İnsanoğlu, bir avuç temiz kalpli insan hariç masumiyetini yitirmiştir. Her ne kadar önlem alsan da bazen insanlar dürüstlük rolü yapıp, önlemleri boşuna çıkartabiliyor. Üstelik hak ve hakkaniyet kavramlarını kendince yorumlayıp yanlışlarını doğruymuş gibi gösterme çabalarına saplantı haline getirmişlerdir.
Haklı olan insan doğru yolda ilerler ve bunu da doğrularla ıspatlar. Susmak kabullenmek demektir; bu yüzden susmaz. Saçma sebepler göstererek yapay haklılık iddia eden birinin samimiyetsizliği ise su götürmez bir gerçektir. Kişisel gelişim kitapları okuyup "İnsanlar, senin gücündür!" cümlesine takılıp bunu ilke edinmeleri şaşırtıcı değildir. Sessizliği ergen tribi gibi değerlendirip, susmanın "kişisel efsane" veya "erdem" olarak yorumlanması ise zavallı bir teselliden ileri gidemez. Farkında olabilecek vizyona sahip olamasalar da…
İçindeki merhamet duygunu artık eskisi kadar hissetmemek garip gelmiyor. İnsan, hak ettiğini yaşamalıdır.
Dua ve dileklerde "herkes için" ifadesini kullanmıyorum; çünkü hiçbir iyiliği hak etmeyenler vardır ve hak etmemeliler de…
6 Haziran 2014
Dünyanın öbür ucu
Yaşanılanlar ortak olunca mı aramızdaki buzlar erir, yoksa birlikte yaşayarak edinilen deneyimler mi bizi birbirimize yaklaştırır? Bazen öyle şeyler öğrenirsin ki insanlardan ya da okuduklarından, kendinden bir şeyler bulursun. İşte o zaman niceliği değil, niteliği sorgularsın. Tahmin edersin hissedilenleri. Durdurmak istersin ve gerçekleşmesini adil bulmazsın. Sessiz bir çığlık kopar içinde.
İnsanoğlu temel özelliklerini unutmuş sanki. Yozlaşmanın sınırı çoktan aşılmış. Üstelik moda diye uydurulan kişilik değişimleri de söz konusu ve doğal bir şeymiş gibi empoze edilmeye çalışılmaktadır.
Bilinmelidir ki fikirler, anlamsız, mantıksız ve boş sözlerle dolu olursa, o fikirler hastalıklıdır.
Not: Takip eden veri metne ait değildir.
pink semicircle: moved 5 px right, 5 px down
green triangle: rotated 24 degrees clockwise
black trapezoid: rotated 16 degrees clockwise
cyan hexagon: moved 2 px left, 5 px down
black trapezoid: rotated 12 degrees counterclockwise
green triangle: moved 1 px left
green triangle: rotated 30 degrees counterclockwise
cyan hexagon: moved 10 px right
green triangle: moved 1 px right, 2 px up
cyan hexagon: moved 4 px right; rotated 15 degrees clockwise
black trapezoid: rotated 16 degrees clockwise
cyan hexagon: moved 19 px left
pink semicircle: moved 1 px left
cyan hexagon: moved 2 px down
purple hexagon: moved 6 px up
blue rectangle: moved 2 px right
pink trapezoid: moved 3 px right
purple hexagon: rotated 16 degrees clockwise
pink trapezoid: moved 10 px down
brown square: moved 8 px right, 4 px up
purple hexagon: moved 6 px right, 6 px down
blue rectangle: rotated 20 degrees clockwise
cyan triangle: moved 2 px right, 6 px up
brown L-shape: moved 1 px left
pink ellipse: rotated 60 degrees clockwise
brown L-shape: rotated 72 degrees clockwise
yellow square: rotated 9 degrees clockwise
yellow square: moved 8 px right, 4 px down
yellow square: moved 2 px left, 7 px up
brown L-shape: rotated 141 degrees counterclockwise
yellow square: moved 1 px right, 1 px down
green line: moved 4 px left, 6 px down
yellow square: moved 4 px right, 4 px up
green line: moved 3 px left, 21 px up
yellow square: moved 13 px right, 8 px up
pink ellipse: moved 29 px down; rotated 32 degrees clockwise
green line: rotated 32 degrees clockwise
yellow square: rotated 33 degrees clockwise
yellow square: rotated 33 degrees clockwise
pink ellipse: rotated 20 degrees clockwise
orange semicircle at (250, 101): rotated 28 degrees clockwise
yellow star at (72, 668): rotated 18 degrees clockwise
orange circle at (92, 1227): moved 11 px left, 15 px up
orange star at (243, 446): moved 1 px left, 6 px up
Çırpınışlar, rüzgara karşı yürümeye benzetilebilir. Vazgeçmek ise kendine yapabileceğin en saygısız davranış olacaktır. Kendinden eminsen ve doğruyu yaptığına inanıyorsan, kişiliğinden ve duruşundan asla taviz vermemelisin. Çünkü doğru, elbet kendisini gösterecektir. Şu hayatta her şey, kalkmayı bekleyen lokomotif gibidir; zamanı gelmeden harekete geçmeyecektir.
Her şeyin olumsuz gidişatının ne zamana kadar süreceği her ne kadar endişelendirse de unutulmamalıdır ki umut, kaybolsa da yolunu bulur.
Dünyanın diğer ucundaki bir insan ile aynı anda aynı şeyleri hissetmek, benzer hikayelere konu olmak, ortak bir anıya sahip olmak ya da aynı kaderi paylaşmak, içinde yaşadığın toplumun özelliklerini değil karşılaştığın insanların kişilik benzerliğini ortaya çıkarır; olumlu ya da olumsuz fark etmez. Hani denir ya: "İnsanoğlu çiğ süt emmiştir." İşte ırk, din ve dil ayırmaksızın tüm insanlık için söylenmiş bu söz, kişilik ve davranış çeşitliliğini çok güzel anlatır.
Daha önce hiç gitmediğin uzak bir yere ilk gidişinde bir akşamüstü ufuk çizgisine bakarsan, her şeyin, dünyanın büyüklüğü ve hayatın genişliği yanında aslında ne kadar küçük bir detay olarak kaldığını görebilirsin.